__Work to be completed__
Answer these questions on the commit-graph reply:
1. According to the quoted message, which command updates commit-graphs?
2. In the current gc sequence listed, what step follows pruning unreachable and old objects?
3. In the proposed sequence, which function should be called directly with the OIDs?

Provided passage START

Re: [PATCH v3 4/4] revision: avoid hitting packfiles when commits are in commit-graph

Ævar Arnfjörð Bjarmason <avarab@xxxxxxxxx> · Wed, 04 Aug 2021 12:51:18 +0200

On Tue, Aug 03 2021, Patrick Steinhardt wrote:

> I wonder what our stance on this is. I can definitely understand the
> angle that this would be a deal breaker given that we now claim commits
> exist which don't anymore. On the other hand, we update commit-graphs
> via git-gc(1), which makes this scenario a lot less likely nowadays. Is
> there any precedent in our codebase where we treat commits part of the
> commit-graph as existing? If not, do we want to make that assumption?

I don't think there is, but don't see why given the performance benefits
it should not at least be exposed in this form for those that think they
know what they're doing.

But right now the way we write the commit graph seems guaranteed to
produce races in this area, i.e. we expire objects first, and then we
write a new graph (see cmd_gc()). I.e. something like:

 1. (Re)pack reachable objects
 2. Prune unrechable and old
 3. Write a new commit graph using discovered tips

I don't see a good reason other than just that this needs some
refactoring to not instead do:

 1. Discover reachable refs
 2. (Re)pack reachable objects from those refs
 3. Write a new commit graph using those ref tips, i.e. don't re-run
    for_each_ref() in write_commit_graph_reachable() but call
    write_commit_graph() with those OIDs directly.
 4. Prune unreachable and old

Which I think would nicely get around this particular race condition,
which also doesn't exist if you call "git commit-graph write", it's just
if we write a new graph and then expire objects without being aware that
the graph needs updating.

Provided passage END
Records START

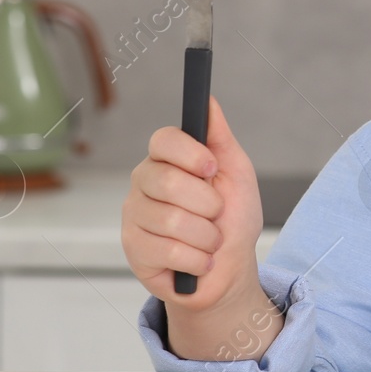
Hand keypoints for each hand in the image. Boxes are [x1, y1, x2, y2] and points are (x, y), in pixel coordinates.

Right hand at [121, 96, 263, 313]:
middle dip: (207, 203)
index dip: (190, 154)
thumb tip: (208, 102)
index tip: (212, 168)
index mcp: (167, 161)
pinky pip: (169, 251)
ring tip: (210, 240)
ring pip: (172, 220)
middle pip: (168, 181)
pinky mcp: (133, 250)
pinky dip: (198, 260)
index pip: (163, 140)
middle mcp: (143, 184)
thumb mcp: (236, 174)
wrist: (229, 269)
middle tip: (216, 213)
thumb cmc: (233, 219)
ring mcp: (134, 217)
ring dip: (207, 236)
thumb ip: (220, 138)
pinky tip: (199, 261)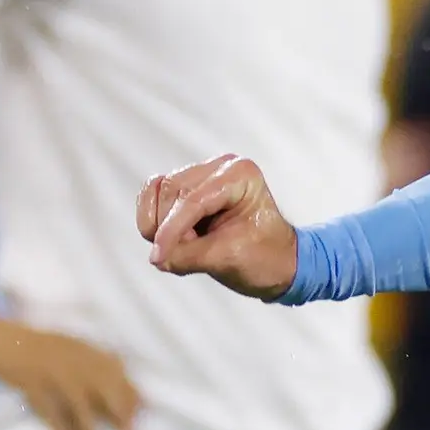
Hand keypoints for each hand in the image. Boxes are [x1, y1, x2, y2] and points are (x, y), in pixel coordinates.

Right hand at [0, 304, 139, 429]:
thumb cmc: (16, 343)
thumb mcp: (54, 345)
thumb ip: (78, 358)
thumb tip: (104, 381)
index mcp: (77, 345)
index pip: (114, 368)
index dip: (129, 390)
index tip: (143, 409)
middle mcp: (70, 356)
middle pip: (105, 387)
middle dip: (121, 410)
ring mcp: (51, 369)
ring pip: (82, 406)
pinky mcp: (31, 382)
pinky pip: (51, 414)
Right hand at [136, 153, 304, 302]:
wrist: (276, 262)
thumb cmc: (265, 257)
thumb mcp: (229, 259)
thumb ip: (189, 256)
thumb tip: (157, 257)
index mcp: (240, 174)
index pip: (194, 199)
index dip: (172, 230)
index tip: (158, 257)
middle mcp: (219, 167)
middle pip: (171, 192)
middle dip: (169, 229)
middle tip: (185, 257)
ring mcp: (201, 174)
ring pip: (157, 192)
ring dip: (160, 226)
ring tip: (186, 249)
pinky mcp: (185, 188)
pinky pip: (153, 196)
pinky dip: (155, 221)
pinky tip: (173, 241)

Records END

__Output below__
1. git-gc(1)
2. Writing a new commit graph using discovered tips
3. write_commit_graph()